How can a 100-year-old insurer transform its business?, asks themselves at Pinnacol Assurance about the new transformative technologies and its implementation in a settled market
Multiple Celent surveys have identified the top barriers to successful innovation / digital transformation. There are multiple innovation models from which to choose — incubators / accelerators, insurtech startup partnership/ownership, hackathons, laboratories / centers of excellence, listening posts, and greenfield startups. Leading firms use multiple approaches. Choosing which are best for a firm is an individual decision which must account for the type of innovation sought (incremental vs. disruptive), the level of opportunity and/or threat, tolerance for risk, and cultural biases.
Given the barriers which insurers identify at in play during transformation, the greenfield approach has particular value, especially for disruptive transformation.

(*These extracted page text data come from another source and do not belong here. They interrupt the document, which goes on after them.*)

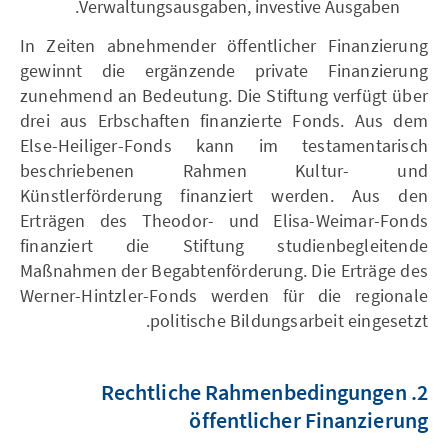
Verwaltungsausgaben, investive Ausgaben.
In Zeiten abnehmender öffentlicher Finanzierung
gewinnt die ergänzende private Finanzierung
zunehmend an Bedeutung. Die Stiftung verfügt über
drei aus Erbschaften finanzierte Fonds. Aus dem
Else-Heiliger-Fonds kann im testamentarisch
beschriebenen Rahmen Kultur- und
Künstlerförderung finanziert werden. Aus den
Erträgen des Theodor- und Elisa-Weimar-Fonds
finanziert die Stiftung studienbegleitende
Maßnahmen der Begabtenförderung. Die Erträge des
Werner-Hintzler-Fonds werden für die regionale
politische Bildungsarbeit eingesetzt.
2. Rechtliche Rahmenbedingungen
öffentlicher Finanzierung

This case study examines Cake, a greenfield startup established by Pinnacol Insurance in 2017. It focuses on the steps its leaders took to motivate the change, how they generated support from their Board of Directors, and how they are preparing to extend what was learned into the wider organization. Their experience illustrates an incumbup model of innovation where an incumbent uses a startup investment to learn the behaviors, incentives, design, and technology necessary to hasten digital transformation and then transfers these learnings into the incumbent organization.
“The incumbup model of innovation blends the strengths of an established company with the agility and speed of a startup. Look to see more of these in the future,” says Mike Fitzgerald, Senior Analyst and author of the report.
“Going forward, it will be interesting to see if the incumbup approach encourages assimilation of innovative techniques into the core business,” he adds.